# Coppley suit - what do you guys think??



## ramair57 (Dec 29, 2008)

There is a mens boutique that is currently having a 50% off sale on suits. They sell Canali and Coppley. Now, I really dont need another suit, but at these prices, it could never hurt to have an extra. The starting price of the Coppley is around 900 bucks, so half off would be quite a steal. The problem is, I dont know much about them. Are they a nice, modern (trim) cut? Are they fully canvassed? Would it be worth the extra money to spring for a Canali? Any tips you guys could give me would be appreciated


----------



## hockeyinsider (May 8, 2006)

ramair57 said:


> There is a mens boutique that is currently having a 50% off sale on suits. They sell Canali and Coppley. Now, I really dont need another suit, but at these prices, it could never hurt to have an extra. The starting price of the Coppley is around 900 bucks, so half off would be quite a steal. The problem is, I dont know much about them. Are they a nice, modern (trim) cut? Are they fully canvassed? Would it be worth the extra money to spring for a Canali? Any tips you guys could give me would be appreciated


It shows you the profit margin and how inflated clothing is today. I suspect the store's cost on that suit is about $300.


----------



## thefancyman (Apr 24, 2009)

Coppley is a Canadian based company and they manufacture their suits in Canada. Coppley suits from what I understand are half-canvass construction and machine-made. They have made suits and trousers for Brooks Brothers in the past including Madison suits for the 1818 line. They are currently owned by Hart Schaffner Marx unless that changed under the new ownership of Hartmarx. Depending on your budget, taste and which cut best fits your body type you may want to upgrade to Canali which are full-canvass with some hand-stitched detailing and finer materials but there is nothing wrong with Coppley suits. The cut is boxy and traditional akin to the BB Madison cut but you could always have a skilled tailor give it some shape.


----------



## PJC in NoVa (Jan 23, 2005)

You're asking about the cut and whether it's trim . . . have you been in to try one on? That's the only _real _way to tell if it will work for you.

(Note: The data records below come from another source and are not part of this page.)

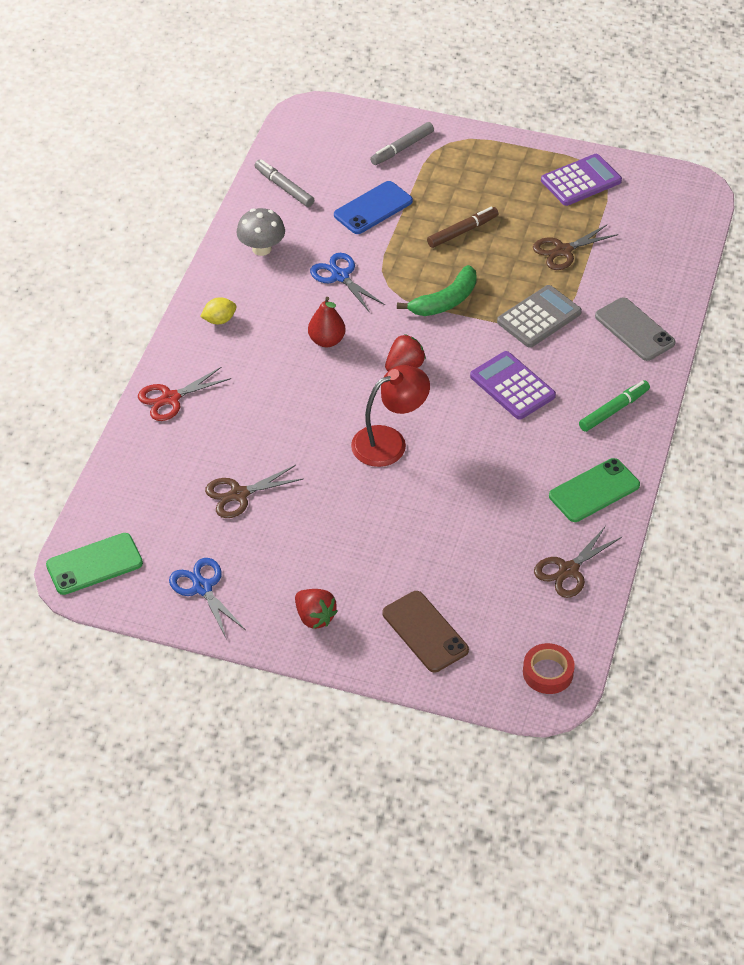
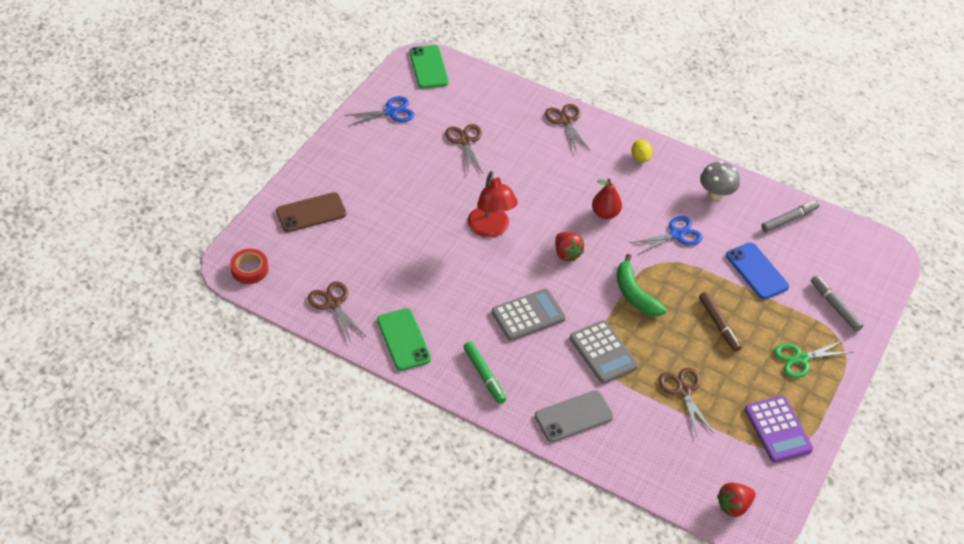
camera: 100 degrees right, 0 degrees up
(170, 398) = (566, 121): red scissors -> brown scissors
(315, 617) = (346, 160): red strawberry -> red strawberry (734, 506)
(483, 169) = (801, 359): none -> green scissors
(512, 386) = (528, 315): purple calculator -> grey calculator

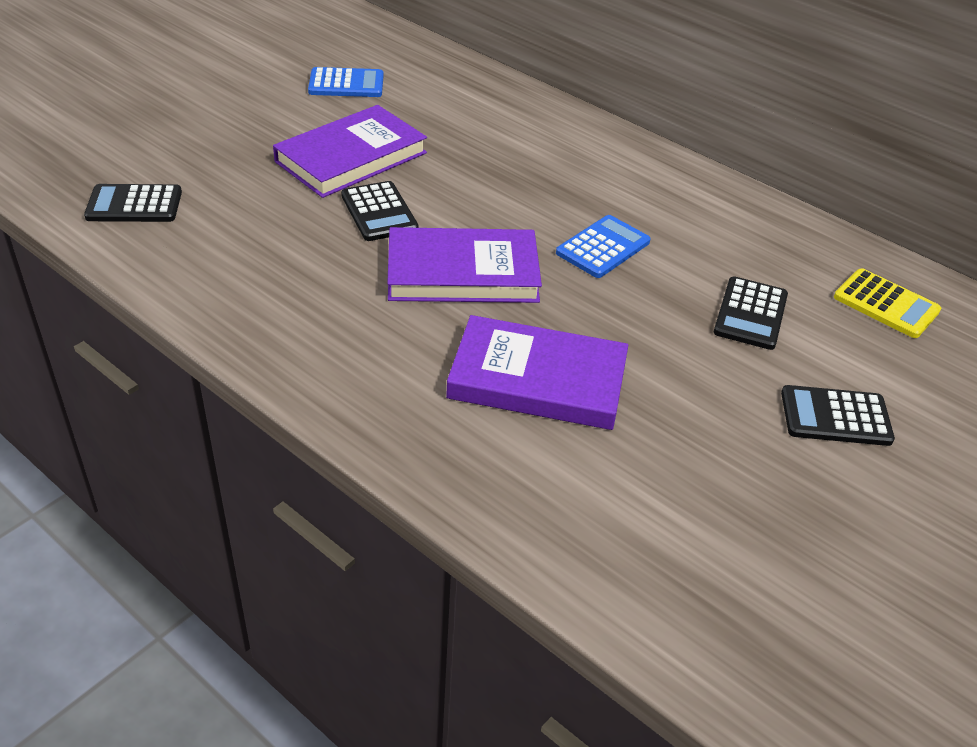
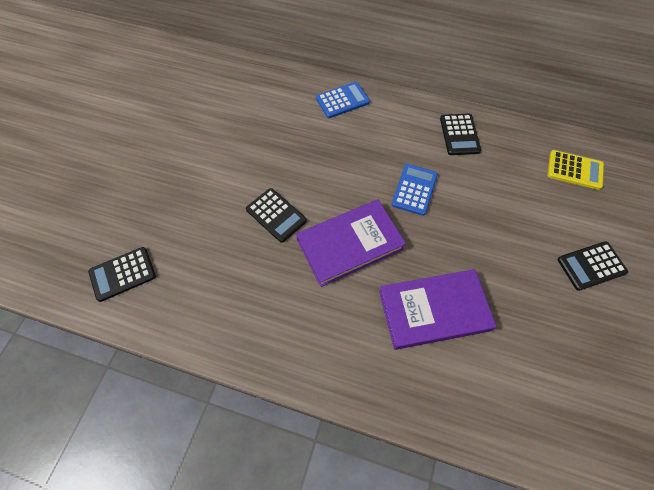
camera: 20 degrees left, 20 degrees up
(346, 84) = (196, 111): blue calculator -> blue calculator (342, 100)
(351, 157) = (234, 175): purple book -> none
(750, 314) = (514, 208): black calculator -> black calculator (459, 135)

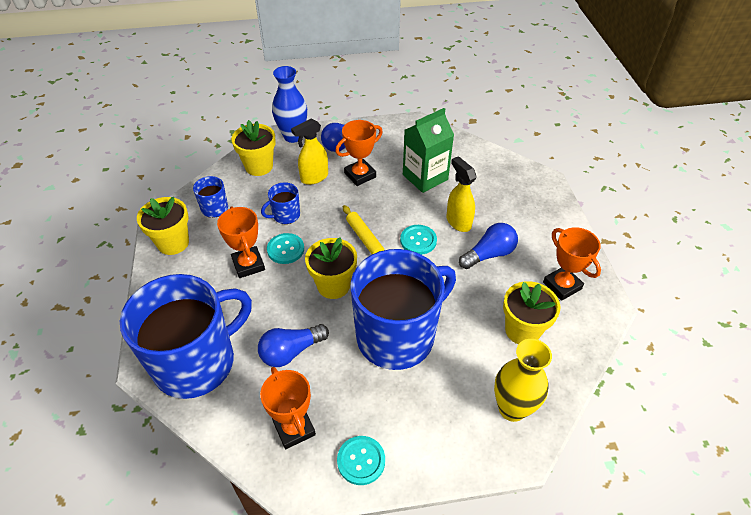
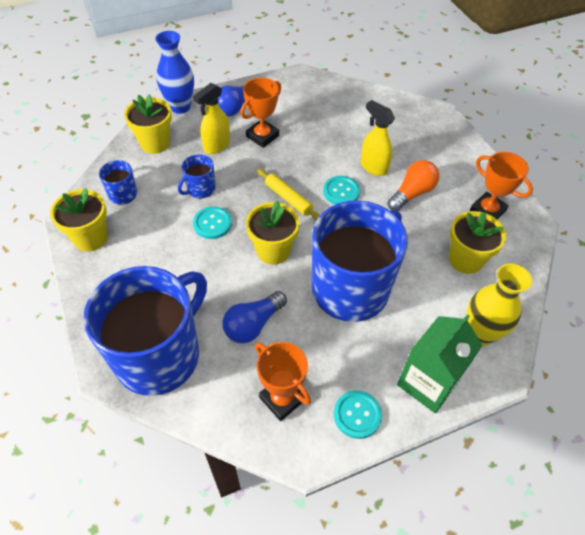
camera: 15 degrees left, 5 degrees up
(248, 264) = (179, 246): orange trophy -> none
(425, 177) = (327, 128): green carton -> green carton (428, 383)
(489, 254) = (412, 193): blue light bulb -> orange light bulb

As for the comparison, I'd take a Coppley that basically fit me well over a Canali that didn't, even if the latter is better-made.


----------



## Thurnau (Apr 14, 2010)

Coppley's strong point is that you can custom fit the pants from the factory. I have bought 3 pairs. I told them I want mine to fit like zanella todds, but not so tapered at the ankle, and a slightly lower rise. The pants are durable. My problem is that the Coppley sales rep promised he could make the pockets 2 inches deeper as the pockets are shallow and my cell phone falls out every time I get in my car. A long nightmare story, but the sales rep mispoke when he said they could lengthen the pockets, the factory lied to the store I bought them from stating the pockets were made longer, then when confronted again they said it was impossible and they do not have the capability so they altered them hobo style with non matching coarse fabric. My local friendly store is going to make it right by using their personal tailor to repair the pocket. 

Although the quality is decent, and custom fit is nice I can not recommend the brand based on the nightmare I had and the way they treated me and my local store.


----------